The pilot program showed there was a desire for activities like these, so Orange After Dark was made a permanent program under the Division of Student Affairs. Berkowitz-Smith and Dave Sargalski, director for student engagement in the Office of Students Activities, took on the task of running it.

Four years on, Orange After Dark is a smashing success. The program puts on an event about every other week during the fall and spring semesters. Water park trips, movie premieres and bowling are still part of the mix, along with trips to WonderWorks at Destiny USA, Fright Night at the Fair, Funny Bones Comedy Club, Howe Caverns and other places. Each trip accommodates 200-800 students, and all are sold out. Each venue is shut down to the public for the evening, accommodating just the SU students.

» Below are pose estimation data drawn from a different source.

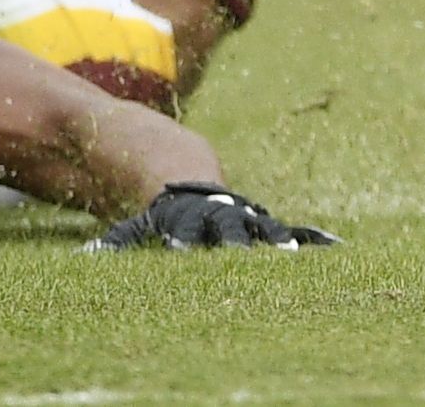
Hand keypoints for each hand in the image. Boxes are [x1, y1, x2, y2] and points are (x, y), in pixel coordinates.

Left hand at [87, 182, 337, 250]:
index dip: (184, 238)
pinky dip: (310, 238)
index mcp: (190, 218)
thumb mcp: (139, 219)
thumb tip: (88, 260)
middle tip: (247, 257)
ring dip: (280, 244)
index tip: (181, 249)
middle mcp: (221, 216)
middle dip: (237, 243)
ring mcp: (243, 215)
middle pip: (229, 231)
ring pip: (264, 231)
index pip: (187, 230)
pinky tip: (336, 247)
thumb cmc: (158, 206)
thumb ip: (121, 242)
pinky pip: (288, 230)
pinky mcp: (259, 220)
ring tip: (298, 257)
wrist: (180, 163)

Robin Berkowitz-Smith with Otto

Robin Berkowitz-Smith with Otto

All events run on a Thursday, Friday or Saturday night, and most start at 10 p.m. or later. (Some start earlier because of the time it takes to transport students to the venue.) Most events don’t end before 1 or 2 a.m. There are a couple of big draws. One is that the activities take place off campus, and give students a chance to go places they wouldn’t normally go. Perhaps the biggest attraction is that each activity costs just $3.

“Orange After Dark has made an outstanding contribution to the University and has been able to serve every student that may feel bored on a weekend night,” says Kevin Gonzalez, an accounting and finance student in the Whitman School of Management. “Through Orange After Dark, students are able to have fun, meet new people and also experience new things while not spending a lot of money.”

While the main aim of OAD has been just to provide some fun alternative activities, the surveys that students fill out after taking part show that it accomplishes other purposes as well. Nineteen percent of attendees say they come to meet people, and most of those say it works. Gonzalez says he met his best friends through OAD activities.

Almost all (98 percent) of the students who go to OAD activities report that it was fun. So much fun that many go back again. And while 35 percent of OAD attendees are freshmen, the group isn’t made up of just those new to campus—13 percent are seniors.

Berkowitz-Smith would like to see Orange After Dark continue to grow. The fact that the activities continue to sell out show that there is a hunger for the types of things they are providing, she says. One of the roadblocks to this is that many venues can’t accommodate larger groups; but OAD may be able to grow by scheduling more frequent events, she says, perhaps more than one session of the same event. Another thing she would like to see in the future is more late-night activities, such as movies, offered on campus. “That way the students would have more of a choice,” she says.

OADstatsfinalOne thing that might have to happen in order for Orange After Dark to grow, however, is for it to develop a sustainable structure that is dedicated just to the program. Right now, Berkowitz-Smith and Sargalski run it in addition to their very busy full-time jobs.

There will probably never be a time when no student says, “There’s nothing to do.” But Orange After Dark has at least made that cry a little less frequent.